Sage: It is a pleasure to interview Stephanie Faris in my blog today. Currently, she is on a promotion tour for her new book, 25 Roses. Stephanie, many of my readers may not have had a chance to meet you. Can you give us a brief introduction to yourself?
Stephanie: Hi, everyone! Thank you so much for welcoming me to your blog today. I’ve been writing since the 90s, which makes me really old! I finally landed an agent in 2009 and sold my first book to Simon and Schuster in 2012. That book, 30 Days of No Gossip, came out last year and 25 Roses is my second book for Simon and Schuster.
Sage: Congratulations on your new book. Without spoiling the story for potential readers, could you provide basic summary and tell us what you would like your readers to take from your story?
Stephanie: When I was in high school, we had a carnation sale for Valentine’s Day. People bought carnations for their friends and boyfriends/girlfriends. You could send them anonymously or with your name on it. I started thinking about what would happen if the girl in charge of that sale decided to give flowers to the people who didn’t normally receive them—the unpopular girls and boys, mostly. While my main character, Mia, has the best intentions, we all know “no good deed goes unpunished.” Mia soon finds herself in the middle of a big mess that she created by having such a big heart.
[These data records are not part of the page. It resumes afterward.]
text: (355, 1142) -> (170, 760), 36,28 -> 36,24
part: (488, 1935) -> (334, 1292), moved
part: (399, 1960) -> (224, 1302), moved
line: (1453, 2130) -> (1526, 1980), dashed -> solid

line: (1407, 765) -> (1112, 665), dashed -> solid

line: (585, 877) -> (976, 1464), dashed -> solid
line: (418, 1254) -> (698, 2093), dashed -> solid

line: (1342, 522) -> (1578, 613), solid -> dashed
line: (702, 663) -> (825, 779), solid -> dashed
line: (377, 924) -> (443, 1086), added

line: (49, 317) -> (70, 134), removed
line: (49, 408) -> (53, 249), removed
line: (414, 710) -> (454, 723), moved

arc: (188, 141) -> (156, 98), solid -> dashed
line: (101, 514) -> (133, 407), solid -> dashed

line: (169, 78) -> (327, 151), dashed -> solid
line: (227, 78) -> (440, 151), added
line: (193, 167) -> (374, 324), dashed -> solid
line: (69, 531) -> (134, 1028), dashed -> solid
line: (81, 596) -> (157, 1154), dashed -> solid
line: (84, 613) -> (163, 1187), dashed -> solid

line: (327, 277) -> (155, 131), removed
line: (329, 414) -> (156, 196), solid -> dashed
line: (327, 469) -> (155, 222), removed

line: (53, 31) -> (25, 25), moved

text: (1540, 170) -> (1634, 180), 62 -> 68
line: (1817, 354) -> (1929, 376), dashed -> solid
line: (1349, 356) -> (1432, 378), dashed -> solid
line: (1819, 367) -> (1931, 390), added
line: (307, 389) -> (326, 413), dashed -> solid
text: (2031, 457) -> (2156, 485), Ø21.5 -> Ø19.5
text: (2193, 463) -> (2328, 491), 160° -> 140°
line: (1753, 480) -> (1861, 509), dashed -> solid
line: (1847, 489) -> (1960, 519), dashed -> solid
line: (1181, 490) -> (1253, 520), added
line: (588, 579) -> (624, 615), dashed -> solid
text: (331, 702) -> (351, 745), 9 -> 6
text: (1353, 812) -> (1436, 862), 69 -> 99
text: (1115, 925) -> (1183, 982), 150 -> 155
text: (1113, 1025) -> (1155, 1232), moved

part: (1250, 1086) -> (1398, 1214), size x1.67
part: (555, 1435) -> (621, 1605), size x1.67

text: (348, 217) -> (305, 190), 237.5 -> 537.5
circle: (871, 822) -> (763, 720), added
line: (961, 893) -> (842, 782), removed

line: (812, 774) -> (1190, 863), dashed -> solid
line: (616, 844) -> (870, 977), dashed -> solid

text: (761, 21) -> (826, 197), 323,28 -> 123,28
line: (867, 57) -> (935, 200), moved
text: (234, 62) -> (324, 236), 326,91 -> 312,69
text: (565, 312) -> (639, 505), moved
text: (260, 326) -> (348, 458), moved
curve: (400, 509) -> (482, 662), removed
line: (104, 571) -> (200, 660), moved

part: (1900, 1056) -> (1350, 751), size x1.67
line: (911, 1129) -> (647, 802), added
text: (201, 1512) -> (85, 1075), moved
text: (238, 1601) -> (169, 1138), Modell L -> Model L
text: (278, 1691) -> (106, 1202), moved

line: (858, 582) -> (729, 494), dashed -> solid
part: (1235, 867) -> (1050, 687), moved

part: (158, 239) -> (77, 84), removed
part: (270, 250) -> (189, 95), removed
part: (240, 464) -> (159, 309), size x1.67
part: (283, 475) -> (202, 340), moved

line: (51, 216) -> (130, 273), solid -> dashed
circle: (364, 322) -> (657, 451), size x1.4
Stephanie: It’s interesting—for younger books, boys and girls will both read books with female and male main characters. Around eight or nine, they seem to split. Girls love books with male main characters (the Diary of a Wimpy Kid series, for instance) but boys seem to stay away from books starring females. 25 Roses has a universal message that I think would appeal to boys and girls if the girly cover doesn’t scare them off.
Sage: I know for boys (or at least for me), the middle school years (they called it Junior High back in my days) were some of the most difficult years of my life. What was your life like in those grades?
Stephanie: It was junior high for me, too. I was just thinking about it the other day. I think your junior high/middle school years are tough in part because school is everything. Once you reach high school, you get a job and start driving and you can distance yourself somewhat. In middle school, you’re stuck dealing with these people. I was not popular at all and I always felt like I wasn’t quite good enough. I’d say to my middle school/high school classmates I was mostly invisible except for my small group of friends. Maybe we all feel that way, though.
Sage: Do you have young adults read your work while it is in progress in order to see how they are relating to the story?
Stephanie: I don’t…but I would love to put together a group of young beta readers! My stepdaughter did read the first chapter of one of my middle grade books once and she pointed out things kids would never say or do. That was very helpful, but I couldn’t get her to sit still long enough to read more.
Sage: From what I have come to know about you, you have published in two distinct genres—Young Adult Books for middle school girls and articles and blogs on technology. What is it about each genre that you enjoy exploring and writing?
Stephanie: It is quite different! Freelance writing is my day job and I’ve always said I hope someday to be able to write fiction full time. However, I do love writing on certain topics, like technology and fashion. I have a feeling I’ll probably always do that part of it. I’ve also been very fortunate to write for several very talented marketing experts and that work has led me to learn more about how to market my books online. You can’t buy that sort of experience.
Sage: You are published by a big-named company and represented by an agent. With all the changes in the publishing world (self-publishing, need for a media platform, fewer editors, etc) you seem to use a more traditional publishing approach? What are your thoughts on the changes in the publishing world and can you tell us how you broke into the young adult market?
Stephanie: I landed my agent with a middle grade series I’d written called “Ghost Patrol.” That series never sold, but I found that the tween audience was the best area for my voice. I think the big publishers will always be there. But I also think (as I always have) that e-books will become more dominant as traditional bookstores dwindle. It also seems independent bookstores are thriving right now because customers get an experience there that they can’t get at a chain store or online.
Sage: What advice do you have for someone who is considering writing a young adult novel?
Stephanie: I think with any books for young readers, it’s important for a writer to figure out where his or her voice fits. Young adult books tend to be a little darker, while middle grade novels are generally much more lighthearted and fun. Chapter books are an even younger version of that. Reading as many children’s books as possible can help them find where they fit.
Sage: In closing, can you let my readers know where they can purchase your books?
Stephanie: If you want an autographed copy of 25 Roses, you can buy it through Parnassus Books. Just put in the Notes of your order what you want me to sign. They’ll have me come by and sign it and ship it right to your door. You can buy it in paperback and e-book just about everywhere you buy books—Barnes and Noble, Amazon, BooksaMillion, etc. I do recommend buying indie if you can, although I know people love their Kindles!
Sage: Thank you for your time, Stephanie. May your new book not only be successful, but be an encouragement to young adult readers.
Stephanie: Thank you so much for having me!